Через некоторое время, когда выпили и покурили, Парийский попросил:
— Витек, спой.
Клоун встал, подбоченился, вскинул голову и, подавляя все мрачные мысли, воскликнул:
— Выступает солист ансамбля песни и пляски имени Александровского централа Иван Букреев. «На солнечной поляночке». Высокий чистый тенор повел:
— Выпьем! — сказал затем он азартно, глядя Парийскому в лицо. — Пей, зав. отделением кардиологии, кандидат медицинских наук, пей, Юраша, гений ты наш подзаборный. Я пью за здоровье немногих, немногих, но верных друзей…
Клоун выпил первый, подышал открытым ртом, зажевал, что подвернулось, и сказал:
— Природа делает нас во всех положениях постоянно несчастными…

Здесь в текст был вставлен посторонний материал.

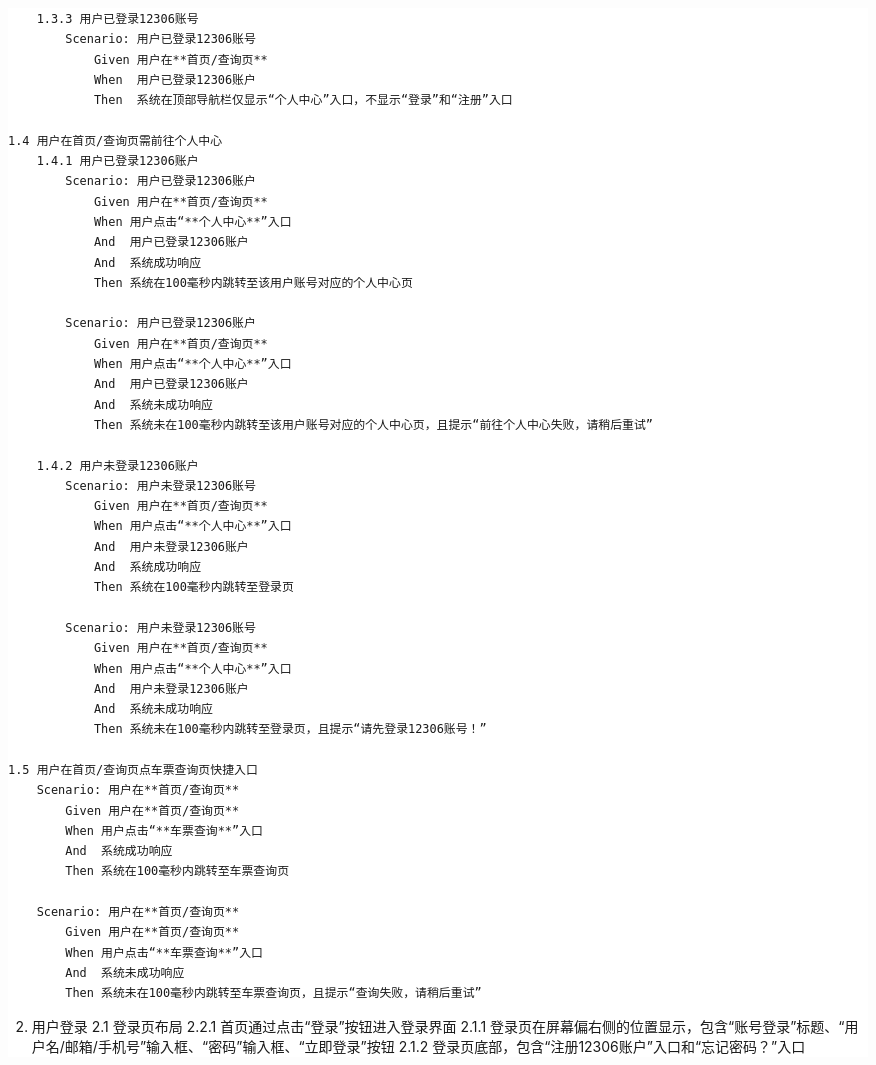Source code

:         1.3.3 用户已登录12306账号
            Scenario: 用户已登录12306账号
                Given 用户在**首页/查询页**
                When  用户已登录12306账户
                Then  系统在顶部导航栏仅显示“个人中心”入口，不显示“登录”和“注册”入口

    1.4 用户在首页/查询页需前往个人中心
        1.4.1 用户已登录12306账户
            Scenario: 用户已登录12306账户
                Given 用户在**首页/查询页**
                When 用户点击“**个人中心**”入口
                And  用户已登录12306账户
                And  系统成功响应
                Then 系统在100毫秒内跳转至该用户账号对应的个人中心页

            Scenario: 用户已登录12306账户
                Given 用户在**首页/查询页**
                When 用户点击“**个人中心**”入口
                And  用户已登录12306账户
                And  系统未成功响应
                Then 系统未在100毫秒内跳转至该用户账号对应的个人中心页，且提示“前往个人中心失败，请稍后重试”

        1.4.2 用户未登录12306账户
            Scenario: 用户未登录12306账号
                Given 用户在**首页/查询页**
                When 用户点击“**个人中心**”入口
                And  用户未登录12306账户
                And  系统成功响应
                Then 系统在100毫秒内跳转至登录页

            Scenario: 用户未登录12306账号
                Given 用户在**首页/查询页**
                When 用户点击“**个人中心**”入口
                And  用户未登录12306账户
                And  系统未成功响应
                Then 系统未在100毫秒内跳转至登录页，且提示“请先登录12306账号！”

    1.5 用户在首页/查询页点车票查询页快捷入口
        Scenario: 用户在**首页/查询页**
            Given 用户在**首页/查询页**
            When 用户点击“**车票查询**”入口
            And  系统成功响应
            Then 系统在100毫秒内跳转至车票查询页

        Scenario: 用户在**首页/查询页**
            Given 用户在**首页/查询页**
            When 用户点击“**车票查询**”入口
            And  系统未成功响应
            Then 系统未在100毫秒内跳转至车票查询页，且提示“查询失败，请稍后重试”

2.  用户登录
    2.1 登录页布局
        2.2.1 首页通过点击“登录”按钮进入登录界面
        2.1.1 登录页在屏幕偏右侧的位置显示，包含“账号登录”标题、“用户名/邮箱/手机号”输入框、“密码”输入框、“立即登录”按钮
        2.1.2 登录页底部，包含“注册12306账户”入口和“忘记密码？”入口
    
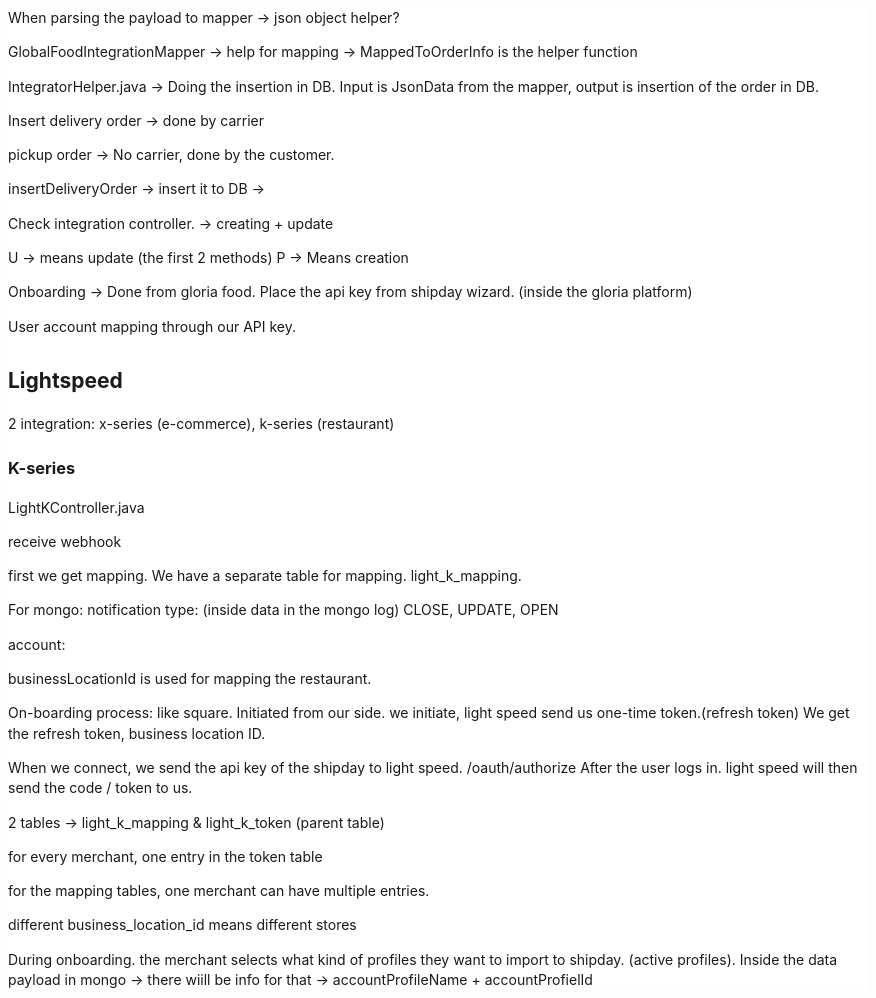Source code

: When parsing the payload to mapper -> json object helper?

GlobalFoodIntegrationMapper -> help for mapping -> MappedToOrderInfo is the helper function 

IntegratorHelper.java -> Doing the insertion in DB. Input is JsonData from the mapper, output is insertion of the order in DB.

Insert delivery order -> done by carrier

pickup order -> No carrier, done by the customer. 

insertDeliveryOrder -> insert it to DB -> 

Check integration controller. -> creating + update 

U -> means update  (the first 2 methods) 
P -> Means creation 


Onboarding -> Done from gloria food. Place the api key from shipday wizard. (inside the gloria platform) 

User account mapping through our API key.



## Lightspeed

2 integration: x-series (e-commerce), k-series (restaurant)


### K-series

LightKController.java

receive webhook

first we get mapping. We have a separate table for mapping. light_k_mapping. 

For mongo:
notification type: (inside data in the mongo log)
CLOSE, UPDATE, OPEN

account: 

businessLocationId is used for mapping the restaurant.


On-boarding process: like square. Initiated from our side. we initiate, light speed send us one-time token.(refresh token) We get the refresh token, business location ID. 

When we connect, we send the api key of the shipday to light speed. /oauth/authorize   After the user logs in. light speed will then send the code / token to us. 

2 tables -> light_k_mapping & light_k_token (parent table)

for every merchant, one entry in the token table 

for the mapping tables, one merchant can have multiple entries. 

different business_location_id means different stores 

During onboarding. the merchant selects what kind of profiles they want to import to shipday. (active profiles). Inside the data payload in mongo -> there wiill be info for that -> accountProfileName + accountProfielId
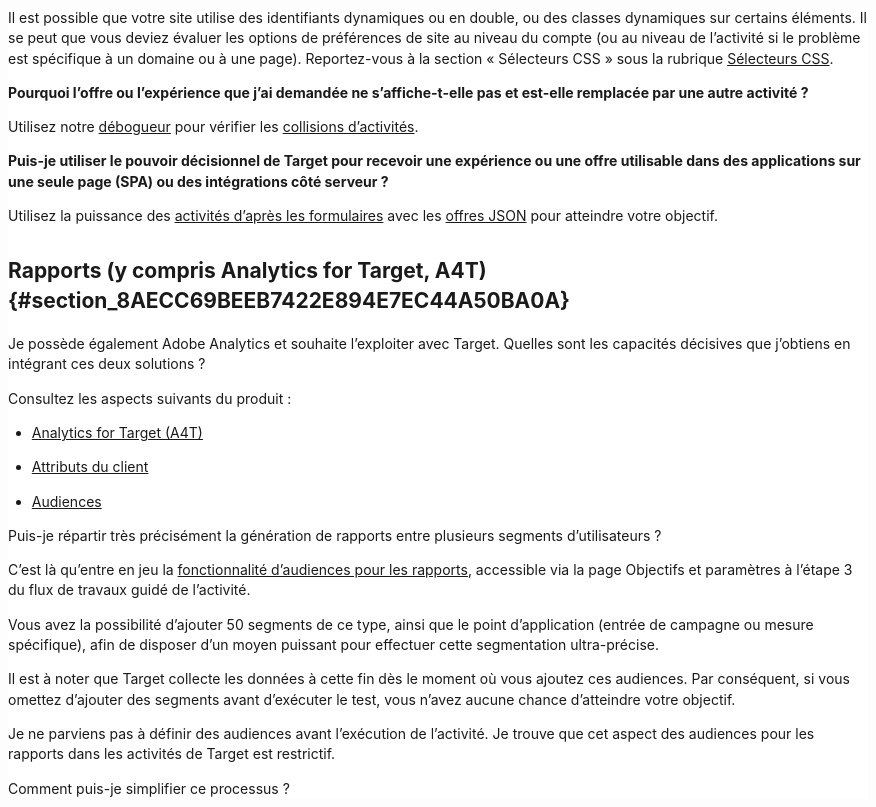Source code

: Il est possible que votre site utilise des identifiants dynamiques ou en double, ou des classes dynamiques sur certains éléments. Il se peut que vous deviez évaluer les options de préférences de site au niveau du compte (ou au niveau de l’activité si le problème est spécifique à un domaine ou à une page). Reportez-vous à la section « Sélecteurs CSS » sous la rubrique [Sélecteurs CSS](../administrating-target/r-target-account-preferences/target-account-preferences.md#section_8155EDBF449E4198863235F94D1EA872).

**Pourquoi l’offre ou l’expérience que j’ai demandée ne s’affiche-t-elle pas et est-elle remplacée par une autre activité ?**

Utilisez notre [débogueur](../c-activities/c-troubleshooting-activities/content-trouble.md#concept_D2548B486C984B1E97ED7A72075B8EEA) pour vérifier les [collisions d’activités](../c-experiences/c-visual-experience-composer/activity-collisions.md#concept_0BC6B929592744DFA7DA01FF4F91052E).

**Puis-je utiliser le pouvoir décisionnel de Target pour recevoir une expérience ou une offre utilisable dans des applications sur une seule page (SPA) ou des intégrations côté serveur ?**

Utilisez la puissance des [activités d’après les formulaires](../c-experiences/form-experience-composer.md#task_FAC842A6535045B68B4C1AD3E657E56E) avec les [offres JSON](../c-experiences/c-manage-content/create-json-offer.md#concept_63C7BEE1F0DB4A7596D997219B7C136D) pour atteindre votre objectif.

## Rapports (y compris Analytics for Target, A4T) {#section_8AECC69BEEB7422E894E7EC44A50BA0A}

Je possède également Adobe Analytics et souhaite l’exploiter avec Target. Quelles sont les capacités décisives que j’obtiens en intégrant ces deux solutions ?

Consultez les aspects suivants du produit :

* [Analytics for Target (A4T)](../c-integrating-target-with-mac/a4t/a4t.md#concept_7540C8C04259434AB6EE33B09F47A1DE)

* [Attributs du client](../c-target/c-visitor-profile/working-with-customer-attributes.md#concept_16C5C434D32D4EB1AD44A71821F3DEE8)

* [Audiences](../c-integrating-target-with-mac/mmp.md#concept_F4863DE4C92D4805AB690B4B3D487969)


Puis-je répartir très précisément la génération de rapports entre plusieurs segments d’utilisateurs ?

C’est là qu’entre en jeu la [fonctionnalité d’audiences pour les rapports](../c-activities/t-test-ab/t-test-create-ab/ab-goals-and-settings.md#section_13119392051044FBA6387D9B3B1C43CF), accessible via la page Objectifs et paramètres à l’étape 3 du flux de travaux guidé de l’activité.

Vous avez la possibilité d’ajouter 50 segments de ce type, ainsi que le point d’application (entrée de campagne ou mesure spécifique), afin de disposer d’un moyen puissant pour effectuer cette segmentation ultra-précise.

Il est à noter que Target collecte les données à cette fin dès le moment où vous ajoutez ces audiences. Par conséquent, si vous omettez d’ajouter des segments avant d’exécuter le test, vous n’avez aucune chance d’atteindre votre objectif.

Je ne parviens pas à définir des audiences avant l’exécution de l’activité. Je trouve que cet aspect des audiences pour les rapports dans les activités de Target est restrictif.

Comment puis-je simplifier ce processus ?
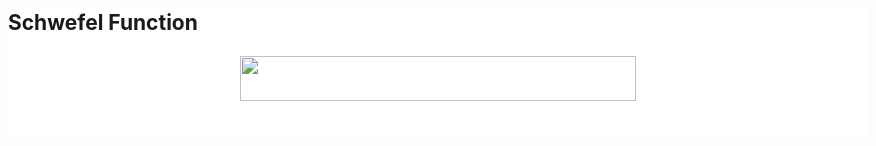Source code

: 


## Schwefel Function

<p align="center"><img src="https://rawgit.com/Y1fanHE/PyBenchFCN/master/svgs/61169b5dcb916fbcac0ee3c61ee3b7a6.svg?invert_in_darkmode" align=middle width=395.07544889999997pt height=44.89738935pt/></p>
<p align="center"><img src="https://rawgit.com/Y1fanHE/PyBenchFCN/master/svgs/85271d9f3476598be16c0c513bbbc024.svg?invert_in_darkmode" align=middle width=113.49794279999999pt height=16.438356pt/></p>
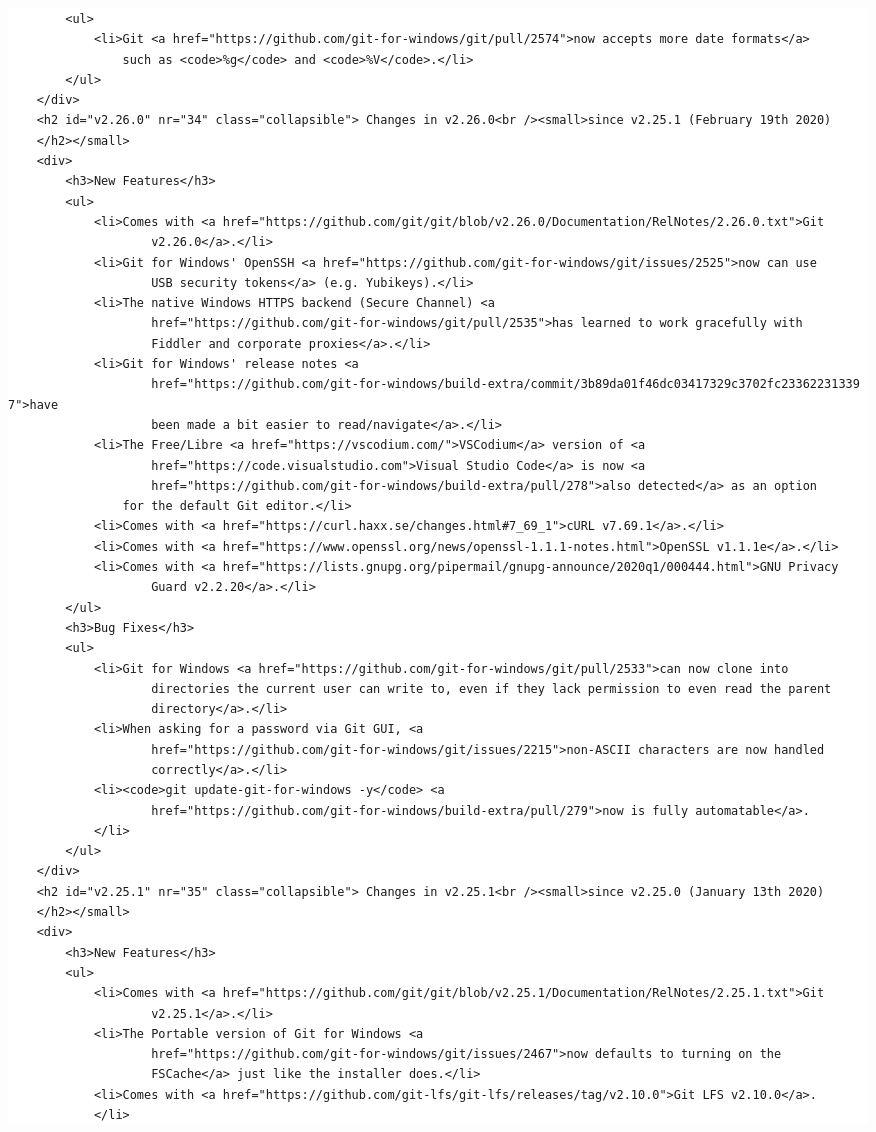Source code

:             <ul>
                <li>Git <a href="https://github.com/git-for-windows/git/pull/2574">now accepts more date formats</a>
                    such as <code>%g</code> and <code>%V</code>.</li>
            </ul>
        </div>
        <h2 id="v2.26.0" nr="34" class="collapsible"> Changes in v2.26.0<br /><small>since v2.25.1 (February 19th 2020)
        </h2></small>
        <div>
            <h3>New Features</h3>
            <ul>
                <li>Comes with <a href="https://github.com/git/git/blob/v2.26.0/Documentation/RelNotes/2.26.0.txt">Git
                        v2.26.0</a>.</li>
                <li>Git for Windows' OpenSSH <a href="https://github.com/git-for-windows/git/issues/2525">now can use
                        USB security tokens</a> (e.g. Yubikeys).</li>
                <li>The native Windows HTTPS backend (Secure Channel) <a
                        href="https://github.com/git-for-windows/git/pull/2535">has learned to work gracefully with
                        Fiddler and corporate proxies</a>.</li>
                <li>Git for Windows' release notes <a
                        href="https://github.com/git-for-windows/build-extra/commit/3b89da01f46dc03417329c3702fc233622313397">have
                        been made a bit easier to read/navigate</a>.</li>
                <li>The Free/Libre <a href="https://vscodium.com/">VSCodium</a> version of <a
                        href="https://code.visualstudio.com">Visual Studio Code</a> is now <a
                        href="https://github.com/git-for-windows/build-extra/pull/278">also detected</a> as an option
                    for the default Git editor.</li>
                <li>Comes with <a href="https://curl.haxx.se/changes.html#7_69_1">cURL v7.69.1</a>.</li>
                <li>Comes with <a href="https://www.openssl.org/news/openssl-1.1.1-notes.html">OpenSSL v1.1.1e</a>.</li>
                <li>Comes with <a href="https://lists.gnupg.org/pipermail/gnupg-announce/2020q1/000444.html">GNU Privacy
                        Guard v2.2.20</a>.</li>
            </ul>
            <h3>Bug Fixes</h3>
            <ul>
                <li>Git for Windows <a href="https://github.com/git-for-windows/git/pull/2533">can now clone into
                        directories the current user can write to, even if they lack permission to even read the parent
                        directory</a>.</li>
                <li>When asking for a password via Git GUI, <a
                        href="https://github.com/git-for-windows/git/issues/2215">non-ASCII characters are now handled
                        correctly</a>.</li>
                <li><code>git update-git-for-windows -y</code> <a
                        href="https://github.com/git-for-windows/build-extra/pull/279">now is fully automatable</a>.
                </li>
            </ul>
        </div>
        <h2 id="v2.25.1" nr="35" class="collapsible"> Changes in v2.25.1<br /><small>since v2.25.0 (January 13th 2020)
        </h2></small>
        <div>
            <h3>New Features</h3>
            <ul>
                <li>Comes with <a href="https://github.com/git/git/blob/v2.25.1/Documentation/RelNotes/2.25.1.txt">Git
                        v2.25.1</a>.</li>
                <li>The Portable version of Git for Windows <a
                        href="https://github.com/git-for-windows/git/issues/2467">now defaults to turning on the
                        FSCache</a> just like the installer does.</li>
                <li>Comes with <a href="https://github.com/git-lfs/git-lfs/releases/tag/v2.10.0">Git LFS v2.10.0</a>.
                </li>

Он не договорил, хотя намеревался рассказать о случившемся. Держать в себе — это значит не досаждать другим.
Парийский сказал:
— Между тем наши желания постоянно рисуют нам счастливое состояние, потому что к состоянию, в котором мы находимся, желания присоединяют удовольствия того состояния, в котором мы не находимся. Когда же мы достигаем этих удовольствий, мы не будем от этого счастливы, потому что мы тогда будем иметь другие желания, сообразные с этим новым положением.
Клоун закурил, долго не гасил спичку, глядя на огонь, и подумал, что в трудные минуты лучше всего курить, потому что это отвлекает.
Парийский сходил в комнату, принес старую тетрадку с пожелтевшими, засаленными страницами. Принялся листать.
— Дед тут записывал, — сказал Парийский и, найдя нужное, принялся читать: — «Иисус ищет какого-нибудь утешения, по крайней мере, в своих трех, более любимых друзьях, но они спят. Он просит их побыть немного с ним, а они Его оставляют с полным пренебрежением и столь мало разделяют Его страдания, что не могут удержаться минуты от сна. Таким образом, Иисус был оставлен один на волю Божью.